新型コロナウイルスで中止の建設活動、6月2日から段階的に再開

(シンガポール)

シンガポール発

2020年05月18日

シンガポール建設庁(BCA)は6月2日から、新型コロナウイルス感染防止のため停止していた建設活動を段階的に再開すると発表した。シンガポールでは、感染防止のため必須サービスや製造活動以外の職場を4月7日から閉鎖して以来、ほぼ全ての建設活動も停止している。建設に携わる労働力の約5%は現在も、一部必要不可欠なインフラ工事などに従事しているが、6月2日からはさらに5%が現場に復帰し、建設労働力の計約10%が工事に携わることになる見通しだ。

BCAによると、工事を再開するのは大量高速鉄道(MRT)や最深下水トンネルシステム(DTSS)などの工期順守が必要なインフラ工事や、安全のためにも中断できないプロジェクトを優先する。ただ、工事再開にはBCAの承認が必要となる。
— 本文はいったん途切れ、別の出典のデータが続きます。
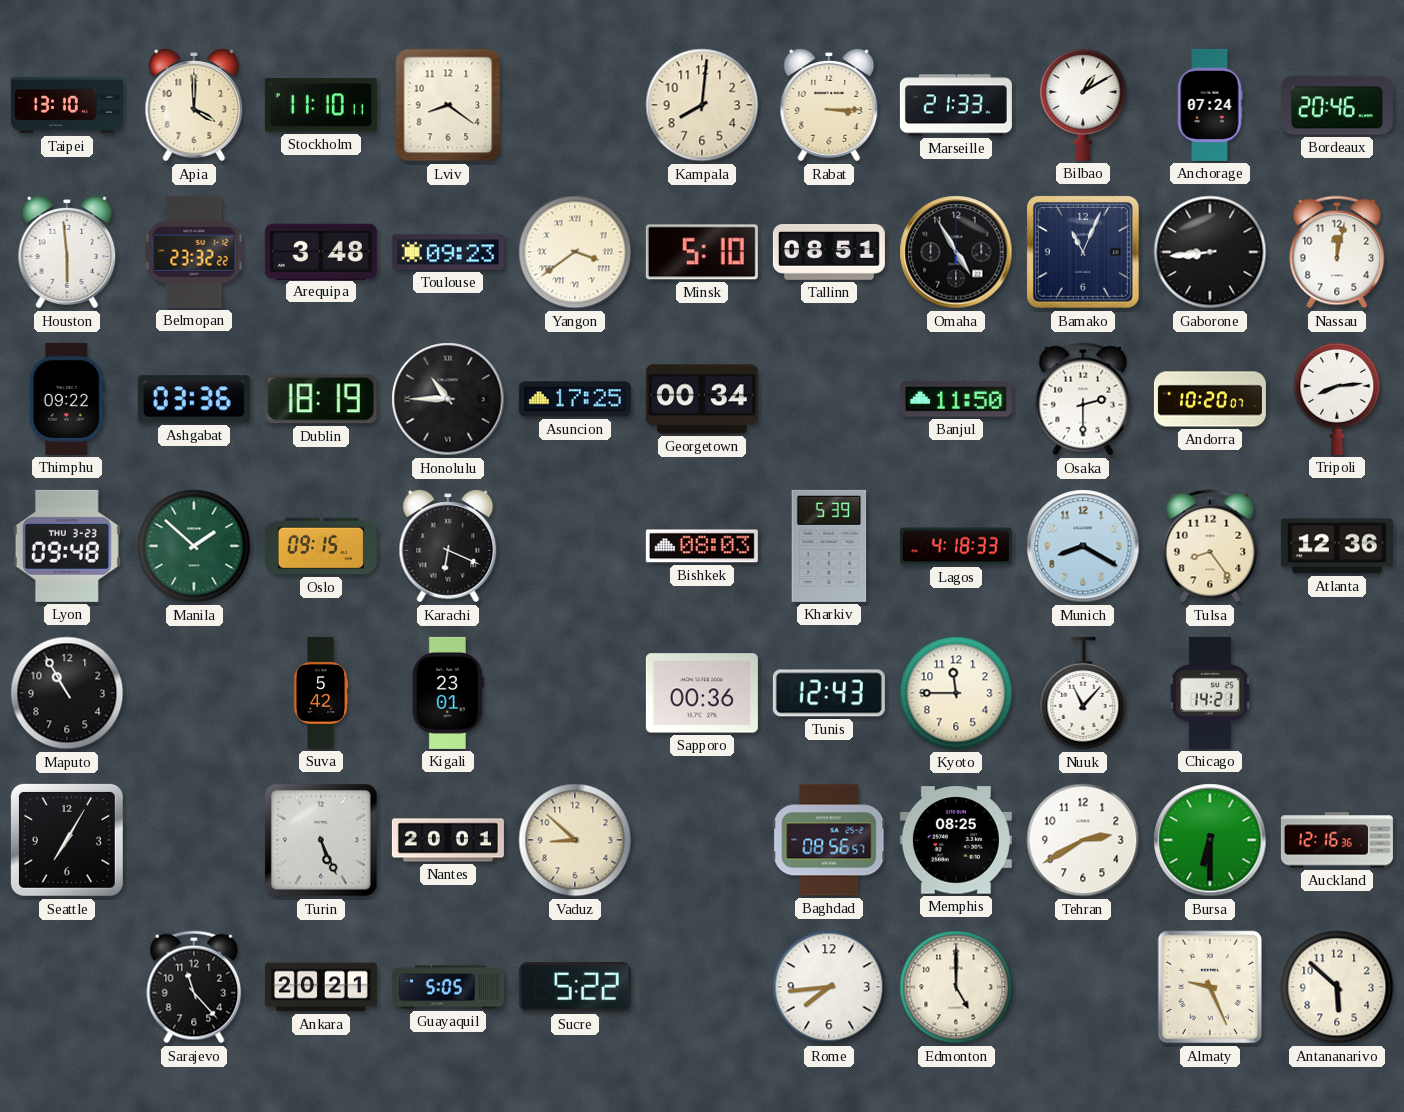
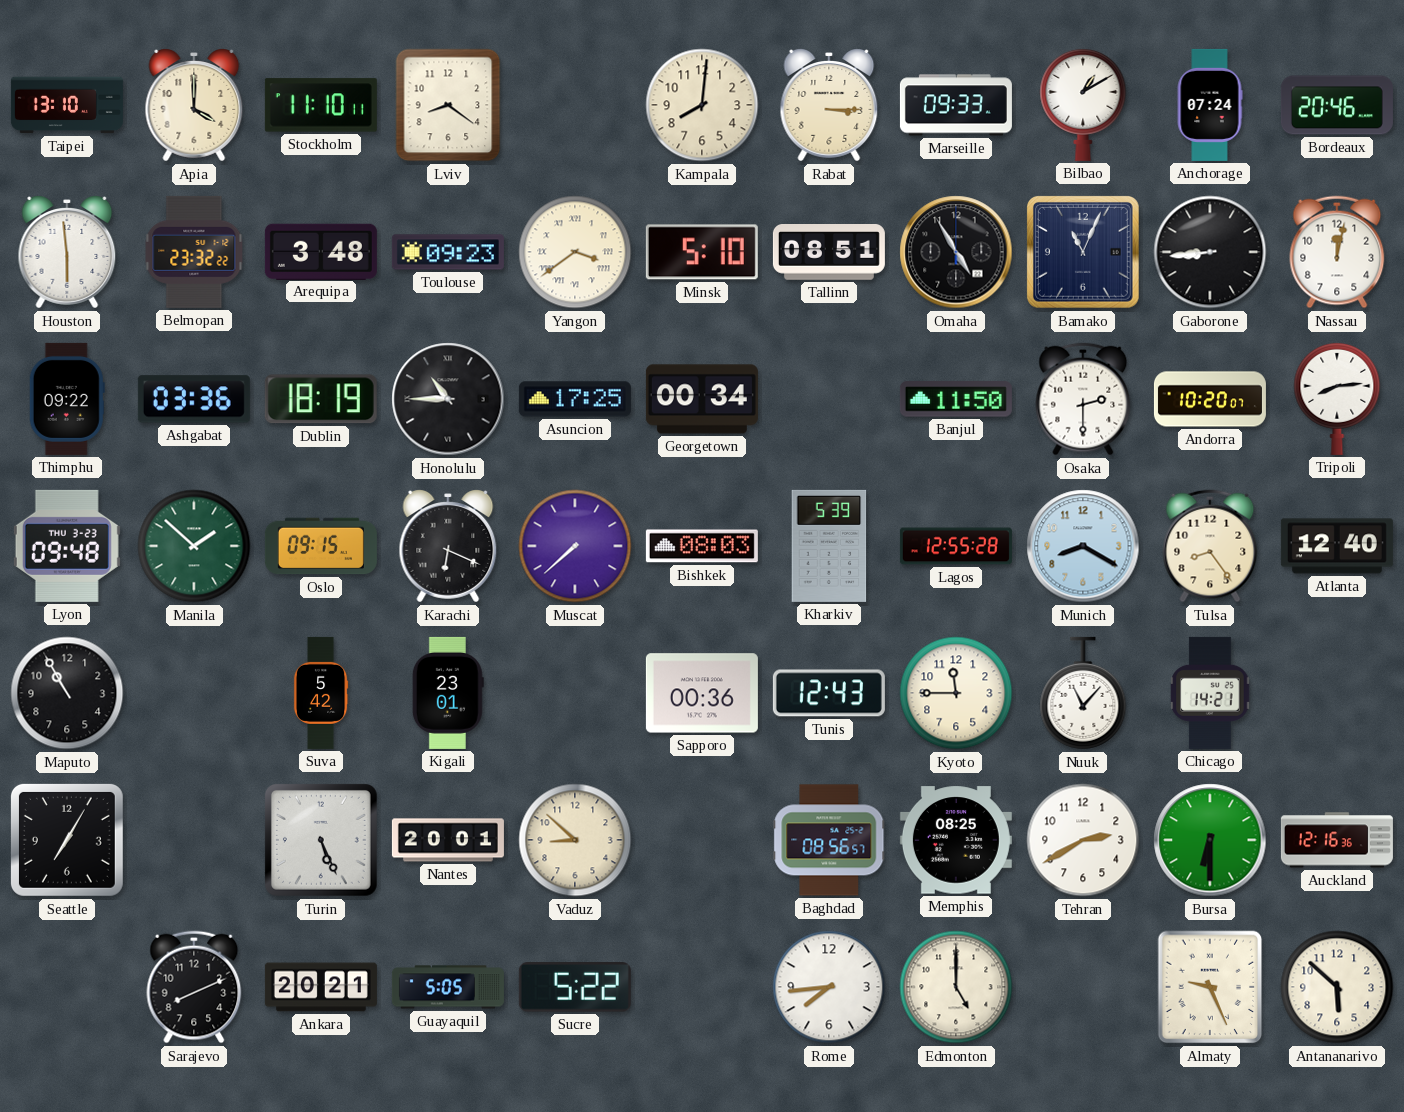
Marseille: 21:33 -> 09:33
Muscat: none -> 7:38
Lagos: 4:18 -> 12:55
Atlanta: 12:36 -> 12:40
Sarajevo: 11:23 -> 8:11
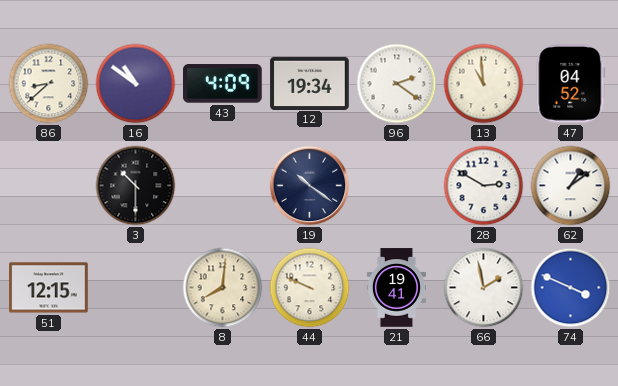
BCAは工事再開を認める条件として、雇用主に対し、(1)労働者の毎日の健康チェックや休暇時の過ごし方の管理など労働者の健康管理、(2)入退室管理システム「セーフエントリー」(注1)の導入や、労働者をチーム分けするなど現場での感染防止対策、(3)工事プロジェクトごとに1つの宿舎とし、専用の移動手段の確保(注2)。BCAは再開された工事現場での感染防止対策が守られているかテクノロジーを用いた検査を実施する予定で、詳細について近く発表するとしている。

ドミトリー居住の外国人労働者全員、PCR検査と抗体検査実施へ

シンガポールで5月17日までに確認された新型コロナウイルス感染者は2万8,038人に上った(うち、死亡22人、重篤16人、回復9,340人)。このうち、2万5,782人がドミトリーに居住する低熟練外国人労働者向けの就労ビザ「ワーク・パミット(WP)」保有者だ。新型コロナウイルスの政府対策タスクフォースの共同委員長を務めるローレンス・ウォン国家開発相は5月12日、ドミトリーに居住する外国人労働者約32万3,000人全員を対象に、仕事に復帰する前にPCR検査を行うとともに、過去の感染の有無を調べる抗体検査を行うと述べている。

(注1)セーフエントリーは、QRコードを携帯電話でスキャンして、入退店した人の情報をその後の追跡用にクラウドに記録するシステム。詳細はセーフエントリーに関する政府のホームページ外部サイトへ、新しいウィンドウで開きます参照。

(注2)工事再開の詳細な条件については、BCAが業界団体と策定中。